Organisers of next year’s World Meeting of Families in Dublin – which Pope Francis is expected to attend – will be buoyed up by new research that reveals that Irish people remain among the most religious in Europe.
Despite a fall-off in church attendance, more than one in three Irish Catholics still attend Mass weekly leading one number-cruncher to describe Irish people as “astonishingly religious” by the standards of the western world.
Commenting on the release of new figures from the European Social Survey (ESS), Prof. Stephen Bullivant told The Irish Catholic that “Ireland being remarkably religious once you look at any other western modern nation really does stand out.”
The survey found that in 2016, 36% of Irish adults still attended a religious service at least once a week, this figure being only slightly down on the 2014 figure of 37% and second only to Poland among the 18 countries surveyed.
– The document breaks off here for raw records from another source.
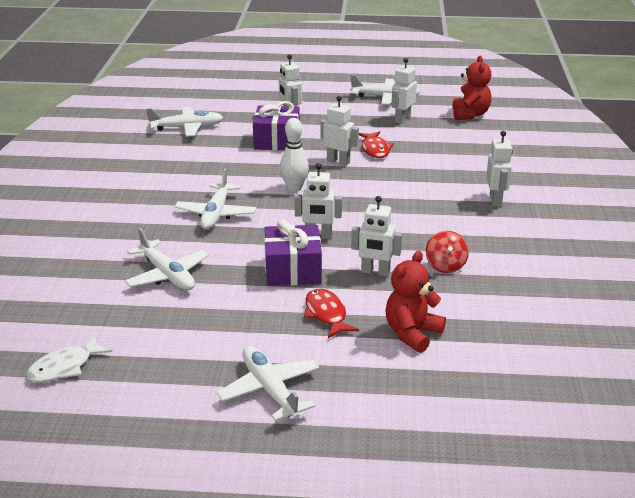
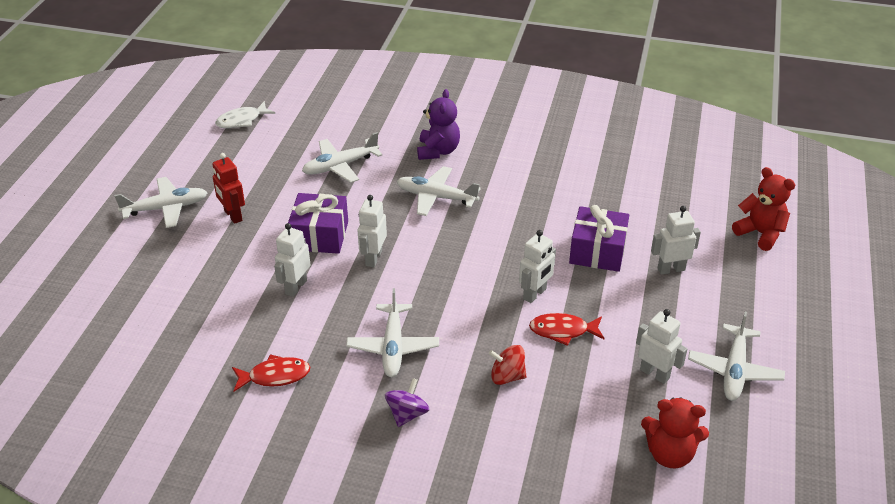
camera: 100 degrees right, 10 degrees up
white fish [27,335,112,382] -> white fish turned 90 degrees counterclockwise [215,101,275,128]
white plane [146,107,223,137] -> white plane moved to [346,288,439,377]
white bowling pin [280,118,309,192] -> none
red fish [304,288,359,338] -> red fish moved to [232,354,310,392]
red teddy bear [385,251,446,353] -> red teddy bear moved to [732,167,795,251]
red spinning top [426,231,469,273] -> red spinning top moved to [489,345,527,385]
white robot [486,131,513,206] -> purple spinning top [385,378,429,427]
none -> red robot [212,153,245,224]
none -> purple teddy bear [417,89,460,160]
The ESS, which is one of the biggest surveys of social attitudes across Europe, is conducted every two years.
Across the 18 countries surveyed, the percentage who attend religious services at least once a week was 12.8%.
Prof. Bullivant, who is director of the Benedict XVI Centre for Religion and Society at St Mary’s University, Twickenham, said there are two very different ways of looking at the data.
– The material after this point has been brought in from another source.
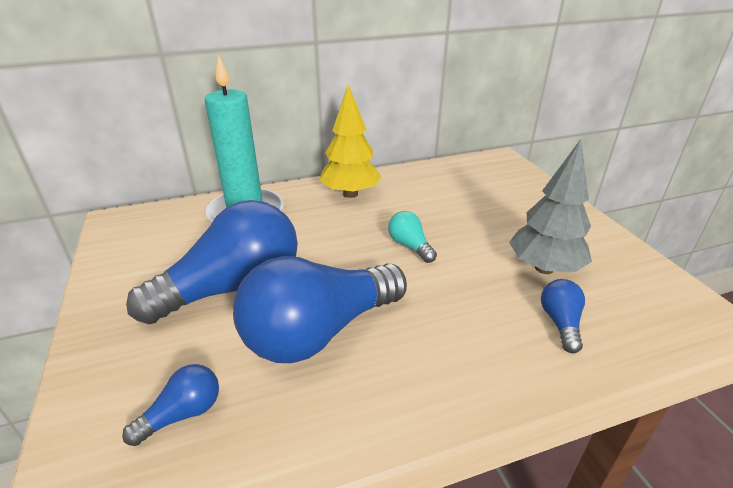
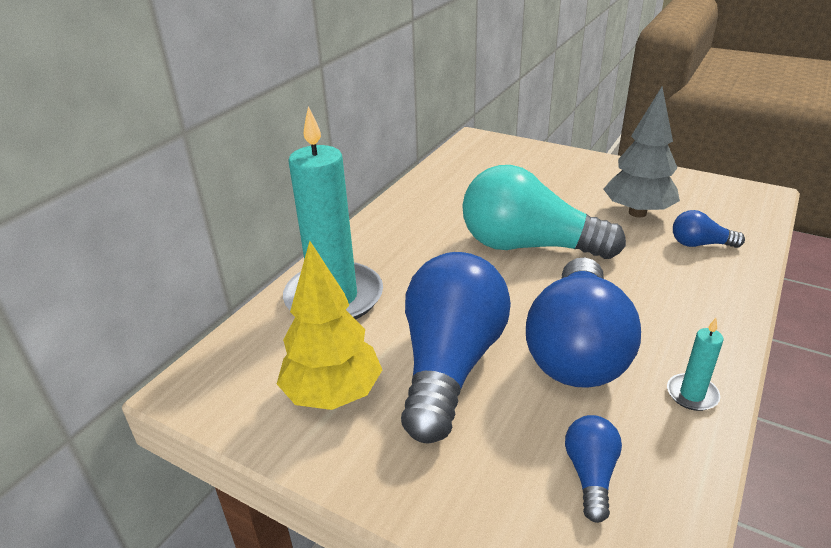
camera: 40 degrees left, 0 degrees up
yellow tree [319,84,381,198] -> yellow tree moved to [277,241,382,410]
turquoise light bulb [388,211,437,263] -> turquoise light bulb [462,165,626,259], size x2.31
blue light bulb [541,279,585,353] -> blue light bulb turned 45 degrees counterclockwise [673,210,745,248]
none -> turquoise candle [667,318,724,411]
“If you compare it to Ireland 30 years ago, there’s obviously a significant decline there, but if you compare Ireland to any other modern western country, it’s astonishingly religious,” he said.
“It’s perfectly natural for people in the Church in Ireland to see decline,” he continued. “But from anybody on the outside, the remarkable story is how long Irish religiosity – especially for an Anglophone society – has held up.”
According to the 2016 survey, 26.3% of Irish people claim not to belong to any particular religion or denomination, a slight increase from the 2014 figure of 25.2%, while the number of Irish people who say they pray at least once a week has dropped from 60% to 55.3%.
Even these figures compare favourably to Ireland’s neighbours, where the average number of people across the 18 countries saying they belong to a religion is 43.4%, with just 30% of people praying at least weekly.
Prof. Bullivant added that even people in Ireland’s least religious age group, those aged 15 to 34, are more likely to adhere to and practice their religion than almost any of their peers in Europe.
“Even if you’re looking at the youngest generation who are notably less religious than parents or grandparents, compared to their peers they are remarkably religious,” he said, adding that “to have got this far into the 21st Century with economic growth etc, and to still be so religious is remarkable”.